# The gator is done and looks great!



## REDNECK1 (Feb 9, 2012)

This past weekend was the first time I was able to view the gator that I took  a stranger to get. He is no longer a stranger but a friend for life now. I can say as long as I have messed with gators Alcovy taxidermy done a heck of a job making this gator look just like he did the night we took him from lake Eufaula. It will be on display at the buckarama in Atlanta and in Perry later on this year. So stop by and see a true monster of a gator!


----------



## bamaboy (Feb 9, 2012)

Nice gator!


----------



## ridgestalker (Feb 9, 2012)

Nice.I hope buddy has a place to put it cause that monster's gona take up some room but space well used thats for sure .So is it the new state record for longest gator ?


----------



## j_seph (Feb 9, 2012)

Nice looks like he would bite you if you get to close


----------



## SELFBOW (Feb 9, 2012)

Nice mount! Cant say the same about that yote in the background....


----------



## cuda67bnl (Feb 9, 2012)

buckbacks said:


> Nice mount! Cant say the same about that yote in the background....



Ditto, on both counts.........


----------



## ben300win (Feb 9, 2012)

Sweet Gator! I couldn't afford a full body mount on mine or I would have done the same. My first gator was this year on the savannah river (zone 9) was 11'-4". Getting the skull done though.


----------



## REDNECK1 (Feb 10, 2012)

Those measurements were taken by the taxidermist and by local dnr officers at his shop and the weight was certified using D.O.T scales so as far as the current state record it beat it by 1/2 inch and by close to 200lbs.


----------



## KKrueger (Feb 10, 2012)

Looks awesome! Can't wait to see it at the Rama.


----------



## Gator8em (Feb 10, 2012)

Looks great


----------



## j_seph (Feb 10, 2012)

how much a mount like that cost


----------



## Mac (Feb 10, 2012)

looks great


----------



## REDNECK1 (Feb 10, 2012)

Listed records –

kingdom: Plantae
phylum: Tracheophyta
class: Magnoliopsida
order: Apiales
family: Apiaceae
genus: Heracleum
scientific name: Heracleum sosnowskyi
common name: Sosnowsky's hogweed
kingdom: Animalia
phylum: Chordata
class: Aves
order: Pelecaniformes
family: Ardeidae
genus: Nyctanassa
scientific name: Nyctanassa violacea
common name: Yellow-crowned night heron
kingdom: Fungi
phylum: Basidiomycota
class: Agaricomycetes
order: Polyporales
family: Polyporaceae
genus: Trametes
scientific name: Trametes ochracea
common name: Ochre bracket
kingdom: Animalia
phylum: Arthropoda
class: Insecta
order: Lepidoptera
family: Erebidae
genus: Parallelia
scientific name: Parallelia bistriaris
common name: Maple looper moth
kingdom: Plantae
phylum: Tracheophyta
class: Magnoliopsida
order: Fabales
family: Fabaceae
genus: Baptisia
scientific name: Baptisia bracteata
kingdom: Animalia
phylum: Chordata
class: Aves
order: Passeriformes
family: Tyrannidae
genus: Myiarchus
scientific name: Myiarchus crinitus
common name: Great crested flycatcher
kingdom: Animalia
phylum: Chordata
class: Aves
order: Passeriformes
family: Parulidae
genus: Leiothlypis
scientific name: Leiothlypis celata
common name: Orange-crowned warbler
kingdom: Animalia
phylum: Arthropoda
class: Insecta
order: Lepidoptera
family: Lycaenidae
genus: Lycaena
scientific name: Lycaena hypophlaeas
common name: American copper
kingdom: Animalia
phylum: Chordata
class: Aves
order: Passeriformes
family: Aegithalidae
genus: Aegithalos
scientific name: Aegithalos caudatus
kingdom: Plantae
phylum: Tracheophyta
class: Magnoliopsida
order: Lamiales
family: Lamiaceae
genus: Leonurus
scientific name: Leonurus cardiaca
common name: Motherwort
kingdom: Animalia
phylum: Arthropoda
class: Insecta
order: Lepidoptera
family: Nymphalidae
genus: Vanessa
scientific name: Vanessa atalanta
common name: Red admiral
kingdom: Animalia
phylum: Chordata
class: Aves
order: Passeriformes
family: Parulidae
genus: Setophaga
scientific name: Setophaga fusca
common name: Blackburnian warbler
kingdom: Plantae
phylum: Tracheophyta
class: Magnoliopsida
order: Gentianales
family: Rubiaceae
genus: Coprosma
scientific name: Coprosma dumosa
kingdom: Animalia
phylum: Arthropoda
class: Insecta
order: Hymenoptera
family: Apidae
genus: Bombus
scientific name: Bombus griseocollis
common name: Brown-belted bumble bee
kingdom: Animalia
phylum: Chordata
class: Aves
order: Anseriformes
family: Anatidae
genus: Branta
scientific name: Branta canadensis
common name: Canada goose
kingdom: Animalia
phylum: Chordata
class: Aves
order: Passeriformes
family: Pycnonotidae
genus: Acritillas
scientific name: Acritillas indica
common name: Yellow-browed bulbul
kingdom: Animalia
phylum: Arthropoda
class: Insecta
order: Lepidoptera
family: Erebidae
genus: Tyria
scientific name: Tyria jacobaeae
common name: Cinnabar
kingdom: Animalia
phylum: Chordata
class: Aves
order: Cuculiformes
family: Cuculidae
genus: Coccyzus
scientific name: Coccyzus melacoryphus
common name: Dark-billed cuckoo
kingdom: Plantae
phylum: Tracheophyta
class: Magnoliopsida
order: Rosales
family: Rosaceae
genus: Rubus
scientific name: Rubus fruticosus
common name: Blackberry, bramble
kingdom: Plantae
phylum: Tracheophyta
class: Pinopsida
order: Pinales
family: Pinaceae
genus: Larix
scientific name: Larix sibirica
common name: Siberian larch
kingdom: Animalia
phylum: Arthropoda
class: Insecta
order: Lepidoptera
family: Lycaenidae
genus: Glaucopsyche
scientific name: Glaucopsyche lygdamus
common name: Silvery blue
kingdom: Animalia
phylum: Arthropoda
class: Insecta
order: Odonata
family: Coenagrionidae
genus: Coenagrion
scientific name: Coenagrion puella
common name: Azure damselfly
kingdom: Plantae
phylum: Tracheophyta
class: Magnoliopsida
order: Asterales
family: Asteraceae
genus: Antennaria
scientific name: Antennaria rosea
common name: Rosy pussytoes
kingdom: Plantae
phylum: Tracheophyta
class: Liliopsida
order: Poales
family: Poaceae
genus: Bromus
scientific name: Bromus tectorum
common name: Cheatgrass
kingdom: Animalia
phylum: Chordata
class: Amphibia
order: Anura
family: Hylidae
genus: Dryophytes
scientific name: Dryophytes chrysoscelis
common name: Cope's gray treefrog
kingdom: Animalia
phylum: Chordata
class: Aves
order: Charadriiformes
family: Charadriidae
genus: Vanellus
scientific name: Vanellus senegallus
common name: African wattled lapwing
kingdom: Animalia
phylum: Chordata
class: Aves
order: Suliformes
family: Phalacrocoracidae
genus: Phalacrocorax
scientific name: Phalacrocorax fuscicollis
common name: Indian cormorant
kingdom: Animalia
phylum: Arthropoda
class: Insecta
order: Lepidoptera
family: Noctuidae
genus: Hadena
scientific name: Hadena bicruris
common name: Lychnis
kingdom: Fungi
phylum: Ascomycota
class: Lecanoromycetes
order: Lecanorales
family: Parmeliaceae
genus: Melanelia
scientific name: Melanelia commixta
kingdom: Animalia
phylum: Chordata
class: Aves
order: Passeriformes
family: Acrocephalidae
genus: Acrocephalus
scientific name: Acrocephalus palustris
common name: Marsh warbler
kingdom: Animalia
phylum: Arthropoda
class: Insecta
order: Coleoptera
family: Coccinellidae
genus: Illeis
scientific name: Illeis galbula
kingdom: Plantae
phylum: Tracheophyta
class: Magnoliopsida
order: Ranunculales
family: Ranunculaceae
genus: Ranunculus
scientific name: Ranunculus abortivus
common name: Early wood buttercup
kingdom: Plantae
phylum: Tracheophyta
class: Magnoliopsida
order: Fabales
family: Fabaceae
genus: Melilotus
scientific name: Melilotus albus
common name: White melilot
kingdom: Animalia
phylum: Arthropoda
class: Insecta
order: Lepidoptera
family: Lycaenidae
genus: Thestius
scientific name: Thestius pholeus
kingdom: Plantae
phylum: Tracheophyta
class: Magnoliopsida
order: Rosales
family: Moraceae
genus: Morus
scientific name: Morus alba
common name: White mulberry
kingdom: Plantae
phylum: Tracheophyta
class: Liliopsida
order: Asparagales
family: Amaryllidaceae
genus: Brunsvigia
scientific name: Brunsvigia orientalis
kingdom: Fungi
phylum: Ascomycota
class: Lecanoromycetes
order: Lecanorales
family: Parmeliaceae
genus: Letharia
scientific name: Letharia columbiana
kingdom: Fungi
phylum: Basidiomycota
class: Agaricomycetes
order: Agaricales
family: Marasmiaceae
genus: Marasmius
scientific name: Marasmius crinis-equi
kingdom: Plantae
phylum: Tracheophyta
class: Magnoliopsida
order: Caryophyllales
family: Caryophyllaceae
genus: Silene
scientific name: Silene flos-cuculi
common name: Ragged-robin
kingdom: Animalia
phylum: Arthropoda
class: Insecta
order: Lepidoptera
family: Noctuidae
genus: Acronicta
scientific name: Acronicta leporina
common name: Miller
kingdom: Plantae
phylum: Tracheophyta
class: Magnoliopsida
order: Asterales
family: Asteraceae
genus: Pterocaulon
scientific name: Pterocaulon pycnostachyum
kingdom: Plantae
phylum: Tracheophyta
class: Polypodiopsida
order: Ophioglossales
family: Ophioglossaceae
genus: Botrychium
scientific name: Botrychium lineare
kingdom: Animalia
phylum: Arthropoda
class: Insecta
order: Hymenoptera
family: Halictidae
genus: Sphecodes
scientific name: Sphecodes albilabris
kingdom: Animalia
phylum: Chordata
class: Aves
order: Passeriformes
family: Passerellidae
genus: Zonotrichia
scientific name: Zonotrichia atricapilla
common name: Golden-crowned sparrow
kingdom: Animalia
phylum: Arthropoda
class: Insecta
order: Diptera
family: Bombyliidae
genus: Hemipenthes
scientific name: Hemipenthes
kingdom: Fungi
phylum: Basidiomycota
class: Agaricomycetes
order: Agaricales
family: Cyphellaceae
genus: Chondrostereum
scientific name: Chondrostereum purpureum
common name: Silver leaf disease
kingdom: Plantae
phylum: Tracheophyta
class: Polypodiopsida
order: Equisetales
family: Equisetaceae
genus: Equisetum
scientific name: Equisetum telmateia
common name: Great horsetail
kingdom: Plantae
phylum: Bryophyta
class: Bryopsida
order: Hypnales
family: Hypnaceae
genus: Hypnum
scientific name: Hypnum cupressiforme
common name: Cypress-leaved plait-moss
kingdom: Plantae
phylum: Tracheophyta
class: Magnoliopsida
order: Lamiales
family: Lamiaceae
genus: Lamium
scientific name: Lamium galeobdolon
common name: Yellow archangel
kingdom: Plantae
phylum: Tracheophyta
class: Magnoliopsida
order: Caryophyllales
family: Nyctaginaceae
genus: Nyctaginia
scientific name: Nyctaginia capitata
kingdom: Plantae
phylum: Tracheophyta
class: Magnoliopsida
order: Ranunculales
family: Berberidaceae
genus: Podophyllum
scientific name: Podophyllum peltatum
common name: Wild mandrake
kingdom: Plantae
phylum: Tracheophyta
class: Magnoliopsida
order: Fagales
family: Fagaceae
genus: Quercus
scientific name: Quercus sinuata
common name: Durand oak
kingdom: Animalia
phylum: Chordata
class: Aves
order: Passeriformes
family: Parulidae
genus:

Required tasks –
A - In the forum thread about the gator mount, by how much did the gator beat the current state record?
B - Write the next part of the forum thread about the gator mount, picking up from the last post header shown.

Answers to the exercises –
A - It beat the record by half an inch and by close to 200 pounds.

B -
165.00 a foot for the mount.


----------



## fredw (Feb 10, 2012)

redneck1, that sure is a big lizard.   Great looking mount.


----------



## GA DAWG (Feb 10, 2012)

Where in the world you gonna put that thang? Thats a monster!!!


----------



## REDNECK1 (Feb 10, 2012)

It is the largest taken in this state I guided the hunt but I may draw a tag next year for myself. I have a bigger one in mind when I draw a tag for myself.


----------



## GA DAWG (Feb 10, 2012)

I may draw a tag to


----------



## REDNECK1 (Feb 10, 2012)

Ga dawg look me up if you draw I usually know where some good ones are


----------



## GA DAWG (Feb 10, 2012)

What zone? I killed a 7 footer last time. Gotta get a biggun this time.


----------



## REDNECK1 (Feb 10, 2012)

Zone 1,2,3 in that order it takes close to 5 pts to get zone 1, 4pts will get zone 2or3.


----------



## bnew17 (Feb 10, 2012)

Ray does great work. Gator looks awesome!


----------



## REDNECK1 (Feb 10, 2012)

Any trip I guide in the future he will be the taxidermist I recommend for any taxidermy work.


----------



## Ballground (Feb 10, 2012)

Dang what a lizard!!!!!!!!!!!!!!!!!!


----------



## Son (Feb 11, 2012)

El Lagarto looks good. I believe we have a couple that big in Lake Seminole.


----------



## HUNT1DEER (Feb 11, 2012)

*Nice*

Excellent mount.


----------



## REDNECK1 (Feb 11, 2012)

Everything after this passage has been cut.